As the white man progressed westward, the inevitable conflict
grew between the two parties. The US Army was having quite a time controlling
the Indians and Gen. Phillip Sheridan convinced President Grant that the
only solution to the Indian problem was the continuation of what in part
had caused it: the destruction of the bison. Instead of signing a bill
to stop the slaughter, President Grant vetoed it. Gen. Sheridan praised
the buffalo hunters by saying: "These men have done in the last two years…more
to settle the vexed Indian question than the entire regular army has done
in the last 30 years. They are destroying the Indian's commissary…and
an army losing it base of supplies is placed at a great disadvantage.

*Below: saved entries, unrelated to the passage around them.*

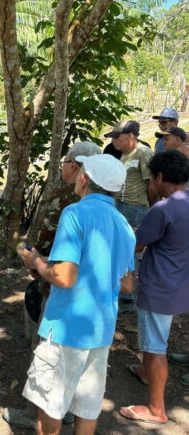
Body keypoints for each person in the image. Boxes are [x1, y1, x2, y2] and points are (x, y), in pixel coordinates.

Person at [19, 154, 135, 435]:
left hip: (65, 329)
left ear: (84, 179)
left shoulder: (75, 213)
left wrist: (36, 262)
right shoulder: (125, 226)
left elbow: (64, 276)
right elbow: (128, 285)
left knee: (50, 403)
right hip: (101, 329)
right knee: (87, 407)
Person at [3, 141, 102, 430]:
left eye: (65, 161)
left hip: (60, 292)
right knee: (81, 363)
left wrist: (33, 259)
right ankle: (68, 409)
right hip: (95, 303)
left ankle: (41, 414)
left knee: (47, 362)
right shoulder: (109, 207)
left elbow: (49, 248)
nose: (62, 166)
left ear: (75, 166)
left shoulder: (68, 202)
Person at [119, 150, 189, 425]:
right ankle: (146, 373)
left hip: (159, 286)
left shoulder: (163, 209)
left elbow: (137, 242)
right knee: (155, 339)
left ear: (159, 177)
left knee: (156, 346)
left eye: (151, 179)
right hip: (179, 283)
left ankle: (156, 408)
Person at [105, 120, 153, 312]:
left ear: (131, 136)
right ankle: (124, 293)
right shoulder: (124, 154)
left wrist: (149, 207)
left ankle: (128, 298)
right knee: (121, 249)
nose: (114, 141)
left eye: (117, 137)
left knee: (129, 250)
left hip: (135, 208)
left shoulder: (144, 153)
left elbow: (152, 184)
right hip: (121, 205)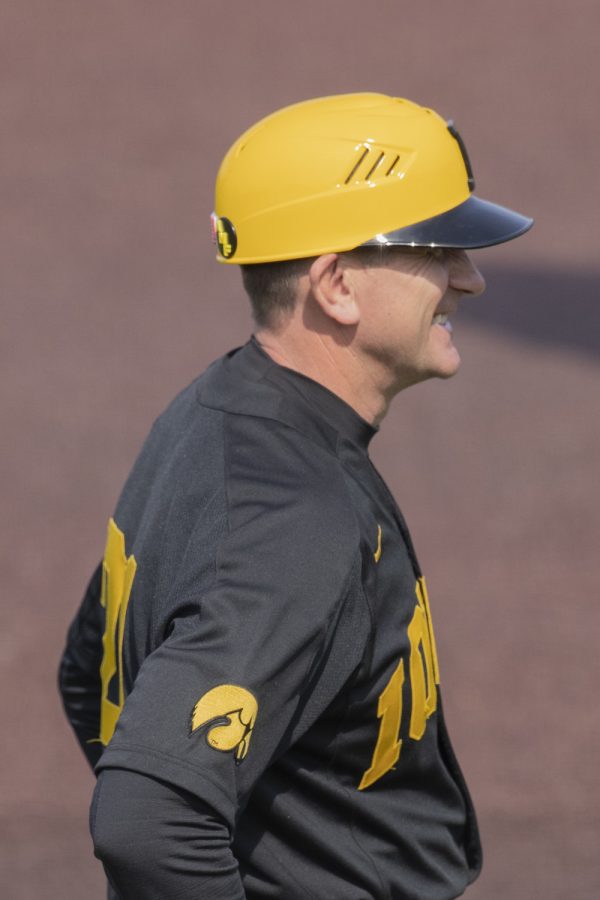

Send them powder and lead, if you will; but, for the sake of lasting peace,
let them kill, skin and sell until the buffaloes are exterminated. Then
your prairies can be covered with speckled cattle and the festive cowboy".
Three
other factors accounted for the demise of the buffalo: the iron horse,
longhorn cattle and a new tanning method. Buffalo Bill Cody (left) had
a contract to supply the Kansas and Pacific Railroad with 12 carcasses
a day. Hardly enough to destroy the vast herds but the railroad knew how
to generate business. They advertised 3-day buffalo excursions where 'hunters'
could, for ten dollars, ride on the train and shoot buffalo from the window.
Carcasses were left to rot in the prairie sun. The railroad also made
it possible to ship staggering amounts of hides back east to tanneries.
Longhorn
cattle from Texas competed with the bison for prairie grazing. There was
a great demand for meat, not only for the railroad crews but also for
the eastern consumers. Once again the railroad facilitated the bison's
demise by transporting live animals from the plains to the Kansas City
stockyards and then carrying the carcasses back east. Cattle could be
managed--bison could not. The bison had to make way for cattle.
In 1870, Josiah Wright Mooar sent some raw buffalo hides
to his brother, John, in New York, who sold them to a tannery. Satisfied
with the outcome of a new tanning process, the tannery ordered 2,000 more
for $3.00 each. This was the beginning of a large, but short lived, hide
market. Buffalo robes became a fashion statement with most middle and
upper income families having buffalo bedspreads, couch covers, buggy and
sleigh lap robes. All British Army leather goods were made from buffalo
leather exclusively for twenty years. At the same time, there had been
a decimation of Argentine cattle hides, which supplied most of the major
leather markets until 1870.
A staggering number were killed. Here is a record of just
a few hunters:
Tom Nixon once shot 120 bison in 40 minutes, witnessed
by a crowd he brought out from town and positioned on a hill so they could
watch. He killed over 3200 bison in 35 days! In 1872, over 2 million were
killed for just their hides. It is estimated that 31 million bison were
killed between 1868 and 1881.
By 1885, less than 500 buffalo survived. Finally, President
Cleveland signed a bill protecting the vanishing bison. In 1872, Yellowstone
National Park was established with a scraggly band of 21 bison populating
the Park. Brooklyn zoo bison were exported back to the west. Through the
efforts of the Federal Government, private ranchers and conservation groups
the bison population has grown to over 350,000 today!